Sous l'effet de cette disparition de matériaux d'origine continentale, on observe un rebond isostatique : une remontée du manteau lithosphérique et de la croûte continentale. Avant, il y avait des matériaux plissés. Ce plissement diminue, comme une balle qui rebondit. Il y a donc une remontée de l'ensemble de la structure. Grâce à ce rebond isostatique, la disparition réelle n'est que de 200 m par millions d'années.

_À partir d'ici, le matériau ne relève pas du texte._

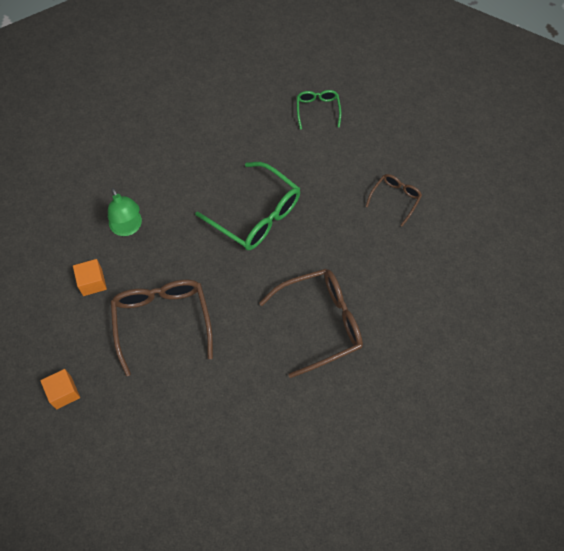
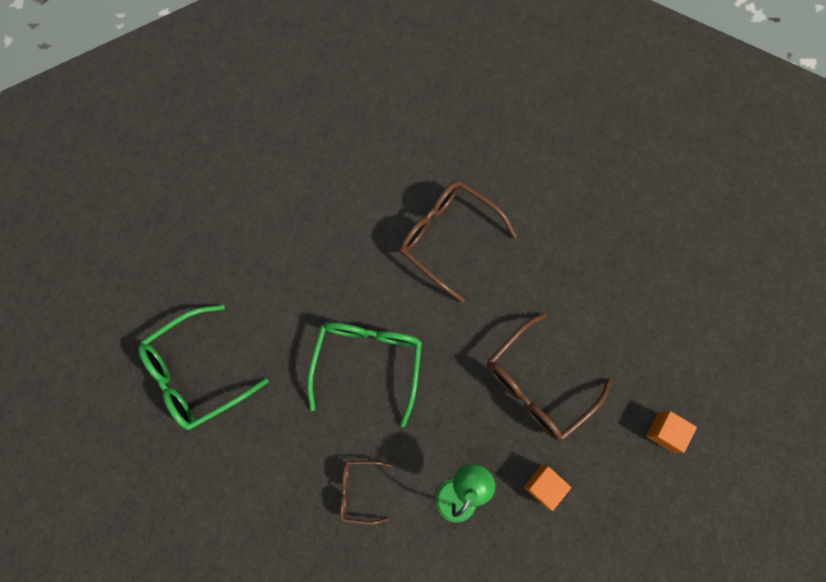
camera: 120 degrees left, 10 degrees up
green glasses [297,90,341,129] -> green glasses [138,305,268,430], size x1.89
brown glasses [365,174,422,226] -> brown glasses moved to [340,461,392,524]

Ce que l’on cherche à expliquer, c'est qu’il y a un rééquilibrage dans les proportions quatre-cinquième. Pour 5 m réellement érodés en début de vie de la chaîne de montagnes, il y a une remontée isostatique de 4 m. L’ensemble des matériaux retirés ne se voit pas à la surface. On a enlevé 1000 m de matériaux mais on observe une diminution du relief seulement de 200 m. Il y a eu une remontée isostasique de 800 m. Cela signifie que le relief et l’altitude diminuent plus lentement que la vraie érosion. Ce réajustement isostatique qui a lieu en parallèle de l'érosion et de l'altération, limite les conséquences de celles-ci. Le relief et l'altitude diminuent moins vite que l'ensemble des matériaux qui ont été retirés à la montagne

 

Troisième schéma

La chaîne de montagnes a quasiment disparu. On a une épaisseur E3 inférieure à E2 et on a quasiment plus de montagne. À ce moment, si c'est une chaîne de montagnes ancienne, on est dans un taux d'érosion d'environ 100 m par million d'années. Comme il y a toujours ce rebond isostatique de quatre-cinquième, la diminution réelle du relief est seulement de 200 m par million d’années donc un cinquième de ce qui est réellement érodé. Il y a toujours la diminution de la racine crustale qui a quasiment disparue : lorsqu'il n'y aura plus du relief, il n'y aura plus de racine crustale et la croûte continentale sera d'une épaisseur d’environ 30 km ce qui correspond à la profondeur du moho.

 

Au fur et à mesure du temps, ces valeurs vont diminuer puisque l'érosion sera de moins en moins efficace et donc le rebond isisotasique sera de plus en plus lent.